Extract provided:
Note: According to the instructions from the Professor, I can not use any built-in function or commands except the "filter" command

Any help would be appreciated.

The Matlab code:

clc; clear all;  close all

%%%%%%%%%%%%%%%%%%%%%%%%%%%%%%%%%%%%%%

N = 1000;
n = 0:N-1;
new_n = 0:N;
fc = 0.3;
temp_N = (N-1)/2;

h_id = sin(2*pi*fc *(n - temp_N))./(pi *(n - temp_N));
figure('Name','Voice Signal in Time Domain','NumberTitle','off');
subplot(2,1,1)
plot(n,h_id)
title('Continous Time Plot (not true: as we have a DT signal, it is just for understandings)')

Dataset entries
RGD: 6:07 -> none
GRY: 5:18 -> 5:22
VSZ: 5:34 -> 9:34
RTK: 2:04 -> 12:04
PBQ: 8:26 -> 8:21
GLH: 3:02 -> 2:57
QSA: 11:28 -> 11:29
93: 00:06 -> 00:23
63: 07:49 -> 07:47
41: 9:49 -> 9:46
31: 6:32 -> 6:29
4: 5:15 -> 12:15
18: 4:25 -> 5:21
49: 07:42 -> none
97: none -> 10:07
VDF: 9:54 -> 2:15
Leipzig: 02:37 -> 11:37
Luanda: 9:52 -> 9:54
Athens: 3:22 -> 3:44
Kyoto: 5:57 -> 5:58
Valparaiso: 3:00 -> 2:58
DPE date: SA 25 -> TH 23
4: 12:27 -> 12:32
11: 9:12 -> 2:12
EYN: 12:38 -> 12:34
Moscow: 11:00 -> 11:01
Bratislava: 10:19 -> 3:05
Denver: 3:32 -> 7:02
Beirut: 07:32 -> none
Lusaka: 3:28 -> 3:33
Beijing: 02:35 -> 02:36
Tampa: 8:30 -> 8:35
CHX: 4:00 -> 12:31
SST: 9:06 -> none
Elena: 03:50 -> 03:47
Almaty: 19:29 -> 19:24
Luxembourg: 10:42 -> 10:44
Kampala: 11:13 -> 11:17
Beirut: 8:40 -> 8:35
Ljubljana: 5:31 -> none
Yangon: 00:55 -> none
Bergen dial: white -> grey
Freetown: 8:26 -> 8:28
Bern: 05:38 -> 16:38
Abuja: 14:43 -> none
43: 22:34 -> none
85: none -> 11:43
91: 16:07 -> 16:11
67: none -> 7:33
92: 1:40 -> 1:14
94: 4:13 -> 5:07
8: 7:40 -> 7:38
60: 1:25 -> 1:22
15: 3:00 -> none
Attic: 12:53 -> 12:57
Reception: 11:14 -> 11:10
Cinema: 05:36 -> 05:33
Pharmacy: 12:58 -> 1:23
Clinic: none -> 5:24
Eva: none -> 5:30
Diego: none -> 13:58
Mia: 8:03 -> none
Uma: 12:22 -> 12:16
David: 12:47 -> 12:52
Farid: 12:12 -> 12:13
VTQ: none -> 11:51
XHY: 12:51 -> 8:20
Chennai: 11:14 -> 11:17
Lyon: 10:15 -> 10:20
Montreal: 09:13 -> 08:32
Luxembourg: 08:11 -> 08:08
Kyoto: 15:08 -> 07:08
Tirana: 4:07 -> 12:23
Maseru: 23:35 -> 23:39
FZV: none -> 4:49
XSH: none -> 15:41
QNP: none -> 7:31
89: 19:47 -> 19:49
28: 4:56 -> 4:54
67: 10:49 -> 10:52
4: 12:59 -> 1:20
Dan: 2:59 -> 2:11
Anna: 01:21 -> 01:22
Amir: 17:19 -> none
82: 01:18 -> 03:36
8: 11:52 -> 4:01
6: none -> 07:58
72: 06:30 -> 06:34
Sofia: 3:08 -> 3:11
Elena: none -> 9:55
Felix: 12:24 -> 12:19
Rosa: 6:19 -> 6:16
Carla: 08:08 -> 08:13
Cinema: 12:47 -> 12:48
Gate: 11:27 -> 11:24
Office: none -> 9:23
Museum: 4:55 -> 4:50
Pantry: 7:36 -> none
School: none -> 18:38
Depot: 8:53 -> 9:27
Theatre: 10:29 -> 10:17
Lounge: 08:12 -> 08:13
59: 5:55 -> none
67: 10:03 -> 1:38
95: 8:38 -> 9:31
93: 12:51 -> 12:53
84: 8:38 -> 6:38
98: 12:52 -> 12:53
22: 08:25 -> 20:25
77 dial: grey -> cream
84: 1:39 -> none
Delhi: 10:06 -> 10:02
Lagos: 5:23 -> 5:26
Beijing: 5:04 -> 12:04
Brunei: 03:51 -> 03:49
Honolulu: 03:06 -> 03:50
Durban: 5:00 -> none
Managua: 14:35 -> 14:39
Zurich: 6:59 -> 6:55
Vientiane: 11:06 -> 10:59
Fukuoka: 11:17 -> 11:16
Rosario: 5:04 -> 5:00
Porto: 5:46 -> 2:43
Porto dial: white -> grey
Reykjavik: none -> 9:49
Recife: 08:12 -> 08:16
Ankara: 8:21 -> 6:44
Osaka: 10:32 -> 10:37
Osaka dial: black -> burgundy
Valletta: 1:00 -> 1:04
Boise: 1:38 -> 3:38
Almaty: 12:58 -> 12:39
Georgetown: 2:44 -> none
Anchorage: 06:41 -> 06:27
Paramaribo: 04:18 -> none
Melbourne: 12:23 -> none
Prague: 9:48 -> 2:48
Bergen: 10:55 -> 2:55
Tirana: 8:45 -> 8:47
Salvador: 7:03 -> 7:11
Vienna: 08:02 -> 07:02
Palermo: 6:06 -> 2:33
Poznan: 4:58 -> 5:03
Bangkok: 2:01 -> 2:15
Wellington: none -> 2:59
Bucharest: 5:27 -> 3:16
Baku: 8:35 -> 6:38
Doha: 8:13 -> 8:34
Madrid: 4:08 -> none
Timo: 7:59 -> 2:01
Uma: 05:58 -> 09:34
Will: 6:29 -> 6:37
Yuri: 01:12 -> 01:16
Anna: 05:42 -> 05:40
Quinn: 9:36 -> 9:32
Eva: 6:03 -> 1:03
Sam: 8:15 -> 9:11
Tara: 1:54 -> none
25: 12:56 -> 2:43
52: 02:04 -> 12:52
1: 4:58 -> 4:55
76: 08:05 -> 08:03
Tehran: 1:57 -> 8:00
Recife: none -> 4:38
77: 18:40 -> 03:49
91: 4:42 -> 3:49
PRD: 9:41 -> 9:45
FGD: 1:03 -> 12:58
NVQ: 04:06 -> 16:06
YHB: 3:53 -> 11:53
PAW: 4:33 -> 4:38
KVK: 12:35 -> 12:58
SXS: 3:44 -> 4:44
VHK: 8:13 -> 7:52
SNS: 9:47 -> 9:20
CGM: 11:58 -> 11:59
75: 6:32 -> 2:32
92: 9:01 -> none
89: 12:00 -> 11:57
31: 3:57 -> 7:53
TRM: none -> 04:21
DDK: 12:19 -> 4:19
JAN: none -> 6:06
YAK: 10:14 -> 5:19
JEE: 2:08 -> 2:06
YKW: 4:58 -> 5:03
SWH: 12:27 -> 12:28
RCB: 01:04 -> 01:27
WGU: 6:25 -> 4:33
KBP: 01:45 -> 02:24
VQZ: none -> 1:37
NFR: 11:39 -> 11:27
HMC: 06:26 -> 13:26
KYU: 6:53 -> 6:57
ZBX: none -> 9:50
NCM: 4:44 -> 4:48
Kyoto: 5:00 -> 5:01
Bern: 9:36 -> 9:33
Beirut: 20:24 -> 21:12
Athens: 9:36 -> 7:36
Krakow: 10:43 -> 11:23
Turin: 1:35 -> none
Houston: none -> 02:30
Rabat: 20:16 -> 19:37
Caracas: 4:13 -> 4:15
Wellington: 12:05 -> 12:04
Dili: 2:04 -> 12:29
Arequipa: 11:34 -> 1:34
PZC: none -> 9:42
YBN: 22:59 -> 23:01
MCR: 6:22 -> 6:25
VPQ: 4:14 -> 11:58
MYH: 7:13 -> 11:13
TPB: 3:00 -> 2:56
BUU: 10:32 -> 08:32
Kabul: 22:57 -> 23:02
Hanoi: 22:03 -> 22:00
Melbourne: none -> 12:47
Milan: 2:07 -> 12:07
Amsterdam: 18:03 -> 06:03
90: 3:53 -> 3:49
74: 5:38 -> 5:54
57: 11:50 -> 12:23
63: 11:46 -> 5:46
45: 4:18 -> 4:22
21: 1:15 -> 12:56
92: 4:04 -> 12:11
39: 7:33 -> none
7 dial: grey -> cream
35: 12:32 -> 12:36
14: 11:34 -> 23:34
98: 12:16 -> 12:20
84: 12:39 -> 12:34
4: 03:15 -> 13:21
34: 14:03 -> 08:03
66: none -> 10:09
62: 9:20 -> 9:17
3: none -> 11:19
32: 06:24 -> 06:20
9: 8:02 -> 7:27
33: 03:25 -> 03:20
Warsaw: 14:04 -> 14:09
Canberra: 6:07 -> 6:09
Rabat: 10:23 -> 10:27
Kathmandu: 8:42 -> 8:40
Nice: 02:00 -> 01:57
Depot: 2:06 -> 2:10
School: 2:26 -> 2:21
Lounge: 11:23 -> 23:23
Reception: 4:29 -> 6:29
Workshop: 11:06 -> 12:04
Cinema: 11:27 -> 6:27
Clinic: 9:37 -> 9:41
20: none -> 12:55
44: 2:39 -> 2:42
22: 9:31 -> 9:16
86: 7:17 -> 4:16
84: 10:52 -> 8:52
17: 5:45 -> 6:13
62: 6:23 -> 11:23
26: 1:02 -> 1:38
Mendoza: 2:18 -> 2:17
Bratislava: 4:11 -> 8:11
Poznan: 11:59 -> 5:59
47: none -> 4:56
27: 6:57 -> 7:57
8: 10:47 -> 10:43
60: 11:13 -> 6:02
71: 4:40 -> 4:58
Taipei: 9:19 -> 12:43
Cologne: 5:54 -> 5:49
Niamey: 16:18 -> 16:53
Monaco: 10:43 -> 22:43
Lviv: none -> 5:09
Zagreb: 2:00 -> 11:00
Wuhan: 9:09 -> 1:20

Challenges:
- A) In the MATLAB forum post, why does the poster say the code may use only the "filter" command? Answer in one to three sentences.
- B) Decide whether each statement agrees with the MATLAB forum post: (i) N is set to 1000; (ii) fc is set to 0.5; (iii) the figure is named for the voice signal in the time domain. For each, answer yes or no and quote the deciding words.

Answers to the tasks:
- A) The poster is following the Professor's instructions. Those instructions forbid any built-in function or command except "filter".

- B)
(i) Yes: "N = 1000;"
(ii) No: "fc = 0.3;"
(iii) Yes: "'Voice Signal in Time Domain'"